— TEKST DO PRZECZYTANIA —
___

You are viewing a single comment's thread from:
RE: STEEM ADVENT CALENDAR 2019 - DAY 10
Nigdy prezentu nie oddałam, bo wiem, że byłoby komuś przykro. Ale czesto gdzieś te nietrafione ciupnełam i tak leżały latami aż wyrzucilam ze starości, albo coś mi sie odwidziało i nagle były ok, albo w przypływie natchnienia przerobiłam (w miarę możliwości) na coś innego.
Mnie denerwują nieurzyteczne preznty. Nie znosze jakis figurek i innych perdol. Jak już ktoś nie ma pomysłu to bardzo mnie ucieszą własnorecznie zrobione ciasteczka lub czekoladki, albo niech mi kupi dziesięciopak kolorowych skarpet albo kubek do kawy. Serio :)

___

— POSTAWIONE ZADANIE A —
Co według komentarza o prezentach ucieszy piszącą osobę, jeśli ktoś nie ma pomysłu na prezent?
— POSTAWIONE ZADANIE B —
Zamień w rekordach „Q0” na „plane0” i przepisz ponownie tylko część od początku rekordów do wiersza zawierającego „v(0, 63.5) *”, łącznie z tym wierszem, bez innych zmian.
Komentarz o prezentach i rekordy pochodzą z różnych źródeł.

— DANE DO ĆWICZENIA —
___

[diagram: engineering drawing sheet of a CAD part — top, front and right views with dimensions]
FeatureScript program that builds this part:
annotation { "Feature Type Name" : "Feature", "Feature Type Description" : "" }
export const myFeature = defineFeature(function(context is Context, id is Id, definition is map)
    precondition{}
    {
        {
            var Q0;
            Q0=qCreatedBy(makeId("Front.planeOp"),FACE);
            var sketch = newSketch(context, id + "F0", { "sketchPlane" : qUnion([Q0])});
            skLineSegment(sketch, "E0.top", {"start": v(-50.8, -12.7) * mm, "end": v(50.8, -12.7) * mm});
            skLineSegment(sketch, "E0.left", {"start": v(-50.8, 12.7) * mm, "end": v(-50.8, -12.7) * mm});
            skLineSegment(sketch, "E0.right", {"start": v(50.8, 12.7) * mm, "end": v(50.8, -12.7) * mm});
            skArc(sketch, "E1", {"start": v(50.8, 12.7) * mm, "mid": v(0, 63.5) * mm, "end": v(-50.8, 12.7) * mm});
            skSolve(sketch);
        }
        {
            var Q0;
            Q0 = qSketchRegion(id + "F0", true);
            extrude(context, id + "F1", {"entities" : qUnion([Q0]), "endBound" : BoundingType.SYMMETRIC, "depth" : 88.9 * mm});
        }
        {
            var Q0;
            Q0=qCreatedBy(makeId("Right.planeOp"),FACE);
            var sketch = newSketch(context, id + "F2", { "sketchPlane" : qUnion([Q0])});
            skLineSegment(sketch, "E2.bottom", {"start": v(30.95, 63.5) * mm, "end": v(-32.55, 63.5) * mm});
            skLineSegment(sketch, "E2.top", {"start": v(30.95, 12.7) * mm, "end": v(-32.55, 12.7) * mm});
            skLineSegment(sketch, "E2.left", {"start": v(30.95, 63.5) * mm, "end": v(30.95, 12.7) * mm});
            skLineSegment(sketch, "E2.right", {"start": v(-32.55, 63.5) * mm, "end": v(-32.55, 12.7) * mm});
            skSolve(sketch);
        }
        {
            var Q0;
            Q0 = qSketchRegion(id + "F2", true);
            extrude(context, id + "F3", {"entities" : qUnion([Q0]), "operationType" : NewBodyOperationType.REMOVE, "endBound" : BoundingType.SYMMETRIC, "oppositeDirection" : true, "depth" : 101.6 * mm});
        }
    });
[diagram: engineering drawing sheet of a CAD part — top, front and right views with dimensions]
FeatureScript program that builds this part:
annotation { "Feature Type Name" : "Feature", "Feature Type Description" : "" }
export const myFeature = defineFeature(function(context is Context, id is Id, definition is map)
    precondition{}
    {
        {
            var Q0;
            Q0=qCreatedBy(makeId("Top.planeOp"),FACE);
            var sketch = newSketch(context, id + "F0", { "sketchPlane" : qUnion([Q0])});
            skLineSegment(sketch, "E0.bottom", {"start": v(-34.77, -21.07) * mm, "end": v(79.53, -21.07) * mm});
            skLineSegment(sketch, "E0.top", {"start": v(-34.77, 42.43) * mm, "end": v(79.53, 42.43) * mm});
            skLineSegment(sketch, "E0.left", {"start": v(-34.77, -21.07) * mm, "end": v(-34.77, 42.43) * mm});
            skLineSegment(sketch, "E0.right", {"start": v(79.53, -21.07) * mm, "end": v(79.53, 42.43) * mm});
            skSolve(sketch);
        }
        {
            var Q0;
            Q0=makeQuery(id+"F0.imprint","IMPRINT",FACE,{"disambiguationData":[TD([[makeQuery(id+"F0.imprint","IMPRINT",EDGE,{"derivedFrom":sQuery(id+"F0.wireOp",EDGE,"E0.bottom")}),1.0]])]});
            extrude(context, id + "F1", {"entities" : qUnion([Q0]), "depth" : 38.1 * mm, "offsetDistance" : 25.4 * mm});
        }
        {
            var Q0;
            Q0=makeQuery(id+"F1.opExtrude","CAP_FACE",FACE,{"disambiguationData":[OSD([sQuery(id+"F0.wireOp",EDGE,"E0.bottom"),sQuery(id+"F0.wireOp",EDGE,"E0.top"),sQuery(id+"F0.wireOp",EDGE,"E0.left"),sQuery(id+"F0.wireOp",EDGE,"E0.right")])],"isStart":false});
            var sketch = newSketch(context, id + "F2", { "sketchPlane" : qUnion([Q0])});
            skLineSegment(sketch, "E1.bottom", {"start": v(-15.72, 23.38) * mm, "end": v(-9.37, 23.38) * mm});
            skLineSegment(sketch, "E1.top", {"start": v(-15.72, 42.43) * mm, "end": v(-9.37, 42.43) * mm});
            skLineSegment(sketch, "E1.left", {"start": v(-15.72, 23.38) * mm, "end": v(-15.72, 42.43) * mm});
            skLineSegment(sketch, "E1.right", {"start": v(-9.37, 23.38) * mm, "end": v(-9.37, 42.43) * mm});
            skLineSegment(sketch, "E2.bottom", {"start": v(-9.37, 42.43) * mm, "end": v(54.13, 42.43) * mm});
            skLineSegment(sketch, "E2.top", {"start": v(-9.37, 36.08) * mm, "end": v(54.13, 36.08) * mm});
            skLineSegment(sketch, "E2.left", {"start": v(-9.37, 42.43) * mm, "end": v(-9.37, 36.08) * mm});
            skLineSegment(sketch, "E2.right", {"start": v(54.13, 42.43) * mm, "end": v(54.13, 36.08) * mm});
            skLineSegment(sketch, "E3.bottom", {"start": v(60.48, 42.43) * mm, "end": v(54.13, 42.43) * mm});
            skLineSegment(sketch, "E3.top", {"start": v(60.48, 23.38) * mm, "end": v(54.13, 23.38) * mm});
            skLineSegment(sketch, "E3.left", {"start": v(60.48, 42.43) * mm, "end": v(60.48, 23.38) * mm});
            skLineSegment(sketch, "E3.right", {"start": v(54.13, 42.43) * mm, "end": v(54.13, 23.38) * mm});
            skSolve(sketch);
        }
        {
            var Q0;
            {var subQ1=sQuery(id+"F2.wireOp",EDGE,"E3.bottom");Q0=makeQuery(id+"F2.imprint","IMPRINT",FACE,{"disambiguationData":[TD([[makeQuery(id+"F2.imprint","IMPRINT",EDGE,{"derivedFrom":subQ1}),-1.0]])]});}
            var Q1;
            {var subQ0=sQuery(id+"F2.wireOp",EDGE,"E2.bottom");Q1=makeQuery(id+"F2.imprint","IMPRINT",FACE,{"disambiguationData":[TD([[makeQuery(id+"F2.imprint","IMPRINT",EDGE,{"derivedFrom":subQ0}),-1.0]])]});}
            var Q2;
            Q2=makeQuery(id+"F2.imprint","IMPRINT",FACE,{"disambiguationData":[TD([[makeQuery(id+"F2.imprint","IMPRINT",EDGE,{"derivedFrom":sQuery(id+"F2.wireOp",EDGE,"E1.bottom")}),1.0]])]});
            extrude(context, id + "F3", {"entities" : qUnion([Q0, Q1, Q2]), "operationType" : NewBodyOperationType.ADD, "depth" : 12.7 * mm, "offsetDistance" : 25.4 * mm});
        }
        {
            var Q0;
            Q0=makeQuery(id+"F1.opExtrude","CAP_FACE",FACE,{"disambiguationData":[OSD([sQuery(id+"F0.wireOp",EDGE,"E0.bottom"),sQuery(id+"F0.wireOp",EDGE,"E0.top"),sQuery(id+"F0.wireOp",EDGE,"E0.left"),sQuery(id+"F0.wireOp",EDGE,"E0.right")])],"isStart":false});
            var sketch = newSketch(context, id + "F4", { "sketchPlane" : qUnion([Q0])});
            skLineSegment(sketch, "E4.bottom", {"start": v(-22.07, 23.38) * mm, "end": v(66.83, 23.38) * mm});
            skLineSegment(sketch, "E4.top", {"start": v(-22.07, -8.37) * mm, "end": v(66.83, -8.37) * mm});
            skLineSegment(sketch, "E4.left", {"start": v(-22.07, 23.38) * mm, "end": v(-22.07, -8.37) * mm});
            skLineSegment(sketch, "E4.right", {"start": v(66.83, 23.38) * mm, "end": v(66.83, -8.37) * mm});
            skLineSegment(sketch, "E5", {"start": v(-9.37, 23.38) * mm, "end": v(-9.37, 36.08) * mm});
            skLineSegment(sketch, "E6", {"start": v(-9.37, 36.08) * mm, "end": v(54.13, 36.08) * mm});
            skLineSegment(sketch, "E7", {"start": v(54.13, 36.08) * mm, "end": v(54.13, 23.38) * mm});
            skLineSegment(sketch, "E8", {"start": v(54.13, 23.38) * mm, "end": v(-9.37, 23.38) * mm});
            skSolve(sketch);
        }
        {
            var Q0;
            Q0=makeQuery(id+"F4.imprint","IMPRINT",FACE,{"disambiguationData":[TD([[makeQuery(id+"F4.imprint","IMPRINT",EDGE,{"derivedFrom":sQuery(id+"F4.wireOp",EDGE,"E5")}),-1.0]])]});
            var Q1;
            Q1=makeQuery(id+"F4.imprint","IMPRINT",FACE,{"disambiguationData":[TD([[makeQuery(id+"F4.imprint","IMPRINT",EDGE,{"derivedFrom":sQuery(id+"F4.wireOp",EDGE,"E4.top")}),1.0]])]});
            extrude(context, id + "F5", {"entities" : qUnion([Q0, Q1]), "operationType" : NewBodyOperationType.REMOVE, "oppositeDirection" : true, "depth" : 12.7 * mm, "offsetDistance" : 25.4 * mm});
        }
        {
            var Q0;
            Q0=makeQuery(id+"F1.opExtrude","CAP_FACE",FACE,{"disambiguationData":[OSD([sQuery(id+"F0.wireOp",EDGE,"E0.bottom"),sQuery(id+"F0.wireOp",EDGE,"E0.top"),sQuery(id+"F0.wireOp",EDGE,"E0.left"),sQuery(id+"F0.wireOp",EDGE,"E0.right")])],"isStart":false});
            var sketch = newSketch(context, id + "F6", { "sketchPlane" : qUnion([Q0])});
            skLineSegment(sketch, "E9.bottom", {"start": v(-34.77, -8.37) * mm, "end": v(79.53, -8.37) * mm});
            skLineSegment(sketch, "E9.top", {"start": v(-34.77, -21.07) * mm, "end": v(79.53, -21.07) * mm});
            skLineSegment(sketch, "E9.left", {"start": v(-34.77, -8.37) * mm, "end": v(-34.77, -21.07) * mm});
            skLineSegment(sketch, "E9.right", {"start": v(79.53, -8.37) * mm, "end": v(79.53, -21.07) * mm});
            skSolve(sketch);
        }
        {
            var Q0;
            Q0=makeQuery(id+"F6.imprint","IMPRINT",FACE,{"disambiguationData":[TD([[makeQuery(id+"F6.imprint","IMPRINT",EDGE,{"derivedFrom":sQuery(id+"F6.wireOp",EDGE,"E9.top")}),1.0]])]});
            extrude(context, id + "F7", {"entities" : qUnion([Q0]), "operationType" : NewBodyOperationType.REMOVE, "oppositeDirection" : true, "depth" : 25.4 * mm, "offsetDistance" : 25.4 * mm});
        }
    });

___

— ODPOWIEDŹ PISEMNA A —
Własnoręcznie zrobione ciasteczka lub czekoladki, dziesięciopak kolorowych skarpet albo kubek do kawy.

— ODPOWIEDŹ PISEMNA B —
[diagram: engineering drawing sheet of a CAD part — top, front and right views with dimensions]
FeatureScript program that builds this part:
annotation { "Feature Type Name" : "Feature", "Feature Type Description" : "" }
export const myFeature = defineFeature(function(context is Context, id is Id, definition is map)
    precondition{}
    {
        {
            var plane0;
            plane0=qCreatedBy(makeId("Front.planeOp"),FACE);
            var sketch = newSketch(context, id + "F0", { "sketchPlane" : qUnion([plane0])});
            skLineSegment(sketch, "E0.top", {"start": v(-50.8, -12.7) * mm, "end": v(50.8, -12.7) * mm});
            skLineSegment(sketch, "E0.left", {"start": v(-50.8, 12.7) * mm, "end": v(-50.8, -12.7) * mm});
            skLineSegment(sketch, "E0.right", {"start": v(50.8, 12.7) * mm, "end": v(50.8, -12.7) * mm});
            skArc(sketch, "E1", {"start": v(50.8, 12.7) * mm, "mid": v(0, 63.5) * mm, "end": v(-50.8, 12.7) * mm});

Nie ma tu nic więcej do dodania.